SELECTED PASSAGE -
——————
3. Calculate the D-value of the L-T equation according to Eq. 4 with a series of relevant parameters of a standard ethanol−cyclohexane mixture and its components (e.g., n_(0.5), φ_(0.5)eth, φ_(0.5)cyc, M_eth, M_cyc, ρ_eth, ρ_cyc, n_eth, n_cyc, specifically with the known φ_(0.5)eth or φ_(0.5)cyc near 0.5).

4. Set the “Objective Function” (Δn)² to be minimized.

5. Preassign an arbitrary initial value of composition (e.g., φ_eth=0.5) and execute Solver process to obtain the solved composition of the ethanol−cyclohexane sample mixture (i.e., φ_eth, φ_cuc, x_eth, x_cyc) based on the measured RI (n) of sample mixture, the calculated D-value and the components parameters (e.g., M_eth, M_cyc, ρ_eth, ρ_cyc, n_eth, n_cyc). Noted for the “Select a Solving Method” option, choose “Nonlinear GRG” (suitable for the nonlinear “Objective Function” of this work).

Figure 1. Excel spreadsheet with Solver dialog window for solving the composition of ethanol−cyclohexane mixture (assumed as ideal solution in φ and x conversion

3. Results and Discussion

3.1. Comparative Features of the Composition Determination

To verify the feasibility of the proposed approach, seven binary systems with various components that were hopefully suitable for student experiments were prepared. All reagents used were of analytical grade (see CAS numbers in Table S2 in the Supplementary Material (1)) and the RIs were obtained at 298.15 K with an Abbe refractometer (Shanghai INESA Scientific Instrument Co., Ltd., China) carried out at the standard wavelength of 589.3 nm (n_D) as the light source. The optimally-solved compositions obtained via Excel Slover programming, either based on the L-T or the L-L equation (taking the latter as the control), were compared with the actually-prepared compositions (see Table S3, S4 in Supplementary Material (1) for data) as depicted in Figure 2 and Figure 3.

Figure 2. Comparison of the actually-prepared compositions of six binary mixtures with those optimally-solved based on the L-T or the L-L equation

Figure 3. Comparison of the actually-prepared compositions of ethanol-water mixture with those optimally-solved based on the L-T or the L-L equation, and those from the image of the RI function according to the L-T equation (Note: for optimally-solving on the L-T equation to obtain trace blue, it needs to be carried out separately on both sides of the RI maximum, i.e., 0 ≤ φeth ≤ 0.8 and 0.8 ≤ φeth ≤ 1, respectively.)
——————
SOURCE MATERIAL -

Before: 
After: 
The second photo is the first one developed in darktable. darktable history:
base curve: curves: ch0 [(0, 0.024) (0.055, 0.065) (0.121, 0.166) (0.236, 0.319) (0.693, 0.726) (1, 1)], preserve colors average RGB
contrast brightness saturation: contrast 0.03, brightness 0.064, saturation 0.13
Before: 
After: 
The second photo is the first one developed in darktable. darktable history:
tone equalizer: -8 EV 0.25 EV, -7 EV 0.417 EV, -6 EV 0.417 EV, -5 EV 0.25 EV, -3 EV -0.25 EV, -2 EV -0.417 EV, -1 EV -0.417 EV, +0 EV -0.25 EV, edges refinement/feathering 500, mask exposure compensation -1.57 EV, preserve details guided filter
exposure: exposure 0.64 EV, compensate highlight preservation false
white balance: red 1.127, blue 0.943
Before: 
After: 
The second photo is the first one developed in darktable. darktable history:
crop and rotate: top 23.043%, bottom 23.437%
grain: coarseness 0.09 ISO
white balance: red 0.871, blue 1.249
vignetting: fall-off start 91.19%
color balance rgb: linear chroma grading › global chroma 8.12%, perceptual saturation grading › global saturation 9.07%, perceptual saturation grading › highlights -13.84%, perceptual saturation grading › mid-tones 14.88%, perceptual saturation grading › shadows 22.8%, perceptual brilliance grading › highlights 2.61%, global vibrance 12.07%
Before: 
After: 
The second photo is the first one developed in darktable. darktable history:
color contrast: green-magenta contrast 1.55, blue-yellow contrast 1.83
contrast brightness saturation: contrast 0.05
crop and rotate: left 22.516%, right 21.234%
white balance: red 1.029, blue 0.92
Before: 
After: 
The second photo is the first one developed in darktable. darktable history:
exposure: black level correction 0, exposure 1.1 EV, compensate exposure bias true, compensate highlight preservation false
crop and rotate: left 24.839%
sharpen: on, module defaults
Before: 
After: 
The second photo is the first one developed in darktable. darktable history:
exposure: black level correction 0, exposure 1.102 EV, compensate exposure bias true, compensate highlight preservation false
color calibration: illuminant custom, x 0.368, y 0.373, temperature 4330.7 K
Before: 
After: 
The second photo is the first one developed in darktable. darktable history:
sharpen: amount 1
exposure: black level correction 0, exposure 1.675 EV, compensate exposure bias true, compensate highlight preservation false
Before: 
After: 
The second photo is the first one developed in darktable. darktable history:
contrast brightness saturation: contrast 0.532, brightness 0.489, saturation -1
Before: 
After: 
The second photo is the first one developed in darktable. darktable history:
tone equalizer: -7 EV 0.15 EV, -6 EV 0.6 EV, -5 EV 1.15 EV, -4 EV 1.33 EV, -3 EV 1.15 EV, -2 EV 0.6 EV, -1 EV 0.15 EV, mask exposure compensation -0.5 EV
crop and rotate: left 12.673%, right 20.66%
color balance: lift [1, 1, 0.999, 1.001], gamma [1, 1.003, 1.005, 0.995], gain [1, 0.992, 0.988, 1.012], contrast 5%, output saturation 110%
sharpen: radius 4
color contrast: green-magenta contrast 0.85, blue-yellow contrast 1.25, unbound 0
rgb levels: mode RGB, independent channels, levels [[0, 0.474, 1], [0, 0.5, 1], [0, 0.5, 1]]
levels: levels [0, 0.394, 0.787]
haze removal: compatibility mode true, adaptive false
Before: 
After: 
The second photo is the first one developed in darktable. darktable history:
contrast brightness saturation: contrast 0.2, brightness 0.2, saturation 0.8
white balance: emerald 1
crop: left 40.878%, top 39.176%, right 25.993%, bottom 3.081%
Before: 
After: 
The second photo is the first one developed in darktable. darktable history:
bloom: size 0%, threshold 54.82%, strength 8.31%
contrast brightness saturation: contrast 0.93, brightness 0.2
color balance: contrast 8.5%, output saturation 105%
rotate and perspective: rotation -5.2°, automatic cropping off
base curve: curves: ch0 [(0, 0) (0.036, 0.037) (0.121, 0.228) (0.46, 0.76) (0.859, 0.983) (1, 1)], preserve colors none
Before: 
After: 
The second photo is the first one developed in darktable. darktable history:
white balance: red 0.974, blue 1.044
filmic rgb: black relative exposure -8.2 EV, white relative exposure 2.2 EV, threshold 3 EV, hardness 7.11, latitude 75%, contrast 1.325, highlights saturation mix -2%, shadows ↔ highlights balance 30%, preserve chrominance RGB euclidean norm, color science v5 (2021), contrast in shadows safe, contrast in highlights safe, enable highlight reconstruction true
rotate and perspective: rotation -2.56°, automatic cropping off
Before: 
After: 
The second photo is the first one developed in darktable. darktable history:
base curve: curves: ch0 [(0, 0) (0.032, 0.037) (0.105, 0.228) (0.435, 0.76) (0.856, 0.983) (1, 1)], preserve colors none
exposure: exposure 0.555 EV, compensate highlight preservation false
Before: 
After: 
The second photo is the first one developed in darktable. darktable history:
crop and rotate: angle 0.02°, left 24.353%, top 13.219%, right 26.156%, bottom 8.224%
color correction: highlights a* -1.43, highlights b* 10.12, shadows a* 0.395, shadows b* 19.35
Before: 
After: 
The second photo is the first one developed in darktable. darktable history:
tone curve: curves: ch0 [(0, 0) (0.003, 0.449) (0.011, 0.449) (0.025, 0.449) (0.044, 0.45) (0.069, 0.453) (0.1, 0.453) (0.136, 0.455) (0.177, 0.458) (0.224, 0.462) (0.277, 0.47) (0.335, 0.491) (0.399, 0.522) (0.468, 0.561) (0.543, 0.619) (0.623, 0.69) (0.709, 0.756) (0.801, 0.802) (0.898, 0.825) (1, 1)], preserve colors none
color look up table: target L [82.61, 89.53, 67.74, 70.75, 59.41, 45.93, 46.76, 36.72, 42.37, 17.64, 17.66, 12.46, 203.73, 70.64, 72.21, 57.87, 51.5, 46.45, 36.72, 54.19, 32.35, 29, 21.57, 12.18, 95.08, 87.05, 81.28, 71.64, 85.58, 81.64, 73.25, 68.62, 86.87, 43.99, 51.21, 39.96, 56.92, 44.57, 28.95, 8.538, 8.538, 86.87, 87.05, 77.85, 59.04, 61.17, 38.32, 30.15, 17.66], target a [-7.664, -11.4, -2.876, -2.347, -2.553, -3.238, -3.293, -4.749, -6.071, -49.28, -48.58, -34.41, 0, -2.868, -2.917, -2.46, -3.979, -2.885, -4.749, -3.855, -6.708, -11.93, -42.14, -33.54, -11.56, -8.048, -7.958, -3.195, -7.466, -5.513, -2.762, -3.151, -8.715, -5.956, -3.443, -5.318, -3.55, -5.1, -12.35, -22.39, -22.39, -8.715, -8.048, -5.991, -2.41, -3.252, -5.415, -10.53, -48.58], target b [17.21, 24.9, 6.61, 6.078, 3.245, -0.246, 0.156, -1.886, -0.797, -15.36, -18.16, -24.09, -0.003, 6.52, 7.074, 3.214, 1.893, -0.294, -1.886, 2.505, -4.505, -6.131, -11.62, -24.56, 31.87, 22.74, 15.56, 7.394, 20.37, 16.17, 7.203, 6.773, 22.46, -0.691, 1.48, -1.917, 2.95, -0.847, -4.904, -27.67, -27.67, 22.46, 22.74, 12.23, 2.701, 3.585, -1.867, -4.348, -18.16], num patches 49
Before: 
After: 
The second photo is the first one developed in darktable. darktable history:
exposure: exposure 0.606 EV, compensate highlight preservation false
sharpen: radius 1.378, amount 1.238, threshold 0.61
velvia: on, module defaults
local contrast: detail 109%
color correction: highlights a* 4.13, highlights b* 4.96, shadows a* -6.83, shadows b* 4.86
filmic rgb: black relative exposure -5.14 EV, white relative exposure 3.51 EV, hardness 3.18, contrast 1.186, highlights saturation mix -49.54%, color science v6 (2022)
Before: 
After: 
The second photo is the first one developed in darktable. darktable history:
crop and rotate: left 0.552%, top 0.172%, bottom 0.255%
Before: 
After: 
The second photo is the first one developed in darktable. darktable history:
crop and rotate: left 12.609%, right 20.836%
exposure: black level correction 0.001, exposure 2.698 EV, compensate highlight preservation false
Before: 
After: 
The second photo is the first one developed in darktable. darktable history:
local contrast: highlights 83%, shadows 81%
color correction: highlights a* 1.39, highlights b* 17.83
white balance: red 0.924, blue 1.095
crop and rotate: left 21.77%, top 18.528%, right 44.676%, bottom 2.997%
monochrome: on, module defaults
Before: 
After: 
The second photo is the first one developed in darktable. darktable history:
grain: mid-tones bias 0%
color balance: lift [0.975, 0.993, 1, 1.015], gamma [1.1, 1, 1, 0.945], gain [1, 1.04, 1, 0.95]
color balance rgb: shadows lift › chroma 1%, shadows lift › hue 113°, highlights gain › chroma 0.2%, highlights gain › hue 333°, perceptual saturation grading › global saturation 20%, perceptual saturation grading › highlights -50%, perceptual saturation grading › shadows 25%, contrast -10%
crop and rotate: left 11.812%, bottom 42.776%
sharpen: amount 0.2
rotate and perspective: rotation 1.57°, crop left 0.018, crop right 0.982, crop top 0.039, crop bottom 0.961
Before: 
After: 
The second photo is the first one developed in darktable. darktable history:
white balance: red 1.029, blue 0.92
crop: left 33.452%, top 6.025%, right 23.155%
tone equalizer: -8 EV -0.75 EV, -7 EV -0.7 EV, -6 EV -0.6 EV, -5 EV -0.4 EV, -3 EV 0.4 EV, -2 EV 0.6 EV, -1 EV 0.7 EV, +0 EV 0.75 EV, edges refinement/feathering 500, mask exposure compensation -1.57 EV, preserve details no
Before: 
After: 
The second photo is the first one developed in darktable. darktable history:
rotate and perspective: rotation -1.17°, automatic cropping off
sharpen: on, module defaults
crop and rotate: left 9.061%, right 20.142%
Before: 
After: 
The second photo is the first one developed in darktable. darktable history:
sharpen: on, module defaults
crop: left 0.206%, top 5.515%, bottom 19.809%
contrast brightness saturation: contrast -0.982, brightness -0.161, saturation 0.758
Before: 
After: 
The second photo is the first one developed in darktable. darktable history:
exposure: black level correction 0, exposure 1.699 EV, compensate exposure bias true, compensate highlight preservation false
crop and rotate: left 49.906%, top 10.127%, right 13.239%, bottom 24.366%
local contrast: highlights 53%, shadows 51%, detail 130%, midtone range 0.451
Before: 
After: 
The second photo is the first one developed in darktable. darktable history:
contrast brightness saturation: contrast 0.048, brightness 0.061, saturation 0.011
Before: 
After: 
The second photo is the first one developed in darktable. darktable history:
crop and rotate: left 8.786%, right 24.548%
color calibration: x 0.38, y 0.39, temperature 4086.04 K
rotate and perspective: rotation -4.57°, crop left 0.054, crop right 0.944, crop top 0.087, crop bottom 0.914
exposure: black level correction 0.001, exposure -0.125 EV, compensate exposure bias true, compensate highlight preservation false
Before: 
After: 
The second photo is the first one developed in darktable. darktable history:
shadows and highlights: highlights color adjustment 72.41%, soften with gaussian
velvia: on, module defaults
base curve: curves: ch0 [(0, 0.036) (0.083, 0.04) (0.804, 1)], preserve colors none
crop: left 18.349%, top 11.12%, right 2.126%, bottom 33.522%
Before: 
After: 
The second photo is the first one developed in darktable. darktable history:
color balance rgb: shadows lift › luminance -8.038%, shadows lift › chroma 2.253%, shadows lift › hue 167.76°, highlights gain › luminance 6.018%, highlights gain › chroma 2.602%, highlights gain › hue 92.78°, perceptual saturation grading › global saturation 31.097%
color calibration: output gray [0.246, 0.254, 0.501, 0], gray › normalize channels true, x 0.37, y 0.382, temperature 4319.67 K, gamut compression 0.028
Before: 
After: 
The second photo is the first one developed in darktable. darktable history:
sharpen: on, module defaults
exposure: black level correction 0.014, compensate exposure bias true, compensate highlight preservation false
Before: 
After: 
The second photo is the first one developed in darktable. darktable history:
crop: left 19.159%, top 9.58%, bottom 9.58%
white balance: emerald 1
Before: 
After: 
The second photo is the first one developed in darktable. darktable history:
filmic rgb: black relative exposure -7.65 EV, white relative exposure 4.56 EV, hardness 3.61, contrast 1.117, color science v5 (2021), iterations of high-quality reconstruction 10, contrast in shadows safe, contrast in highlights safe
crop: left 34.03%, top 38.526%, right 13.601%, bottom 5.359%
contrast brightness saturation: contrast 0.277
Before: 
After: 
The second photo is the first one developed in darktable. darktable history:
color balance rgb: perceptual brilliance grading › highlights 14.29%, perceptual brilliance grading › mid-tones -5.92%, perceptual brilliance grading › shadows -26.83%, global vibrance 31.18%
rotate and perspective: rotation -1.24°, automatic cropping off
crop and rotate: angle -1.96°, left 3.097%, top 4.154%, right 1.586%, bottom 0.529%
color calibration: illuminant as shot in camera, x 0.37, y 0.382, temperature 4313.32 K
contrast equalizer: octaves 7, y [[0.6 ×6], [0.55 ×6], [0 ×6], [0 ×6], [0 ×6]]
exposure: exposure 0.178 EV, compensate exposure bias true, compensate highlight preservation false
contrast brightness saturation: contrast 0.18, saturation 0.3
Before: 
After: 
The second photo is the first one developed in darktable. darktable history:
——————
CHALLENGES -
1) Can you return the passage on determining mixture composition by refractive index word for word, beginning at the words "3. Calculate the" and stopping after "to be minimized."?
2) Can you retype the records exactly, starting at their first line and stopping after the line that contains "contrast brightness saturation: contrast 0.03, brightness"?

OUTPUTS FOR THE TASKS -
1)
3. Calculate the D-value of the L-T equation according to Eq. 4 with a series of relevant parameters of a standard ethanol−cyclohexane mixture and its components (e.g., n_(0.5), φ_(0.5)eth, φ_(0.5)cyc, M_eth, M_cyc, ρ_eth, ρ_cyc, n_eth, n_cyc, specifically with the known φ_(0.5)eth or φ_(0.5)cyc near 0.5).

4. Set the “Objective Function” (Δn)² to be minimized.

2)
Before: 
After: 
The second photo is the first one developed in darktable. darktable history:
base curve: curves: ch0 [(0, 0.024) (0.055, 0.065) (0.121, 0.166) (0.236, 0.319) (0.693, 0.726) (1, 1)], preserve colors average RGB
contrast brightness saturation: contrast 0.03, brightness 0.064, saturation 0.13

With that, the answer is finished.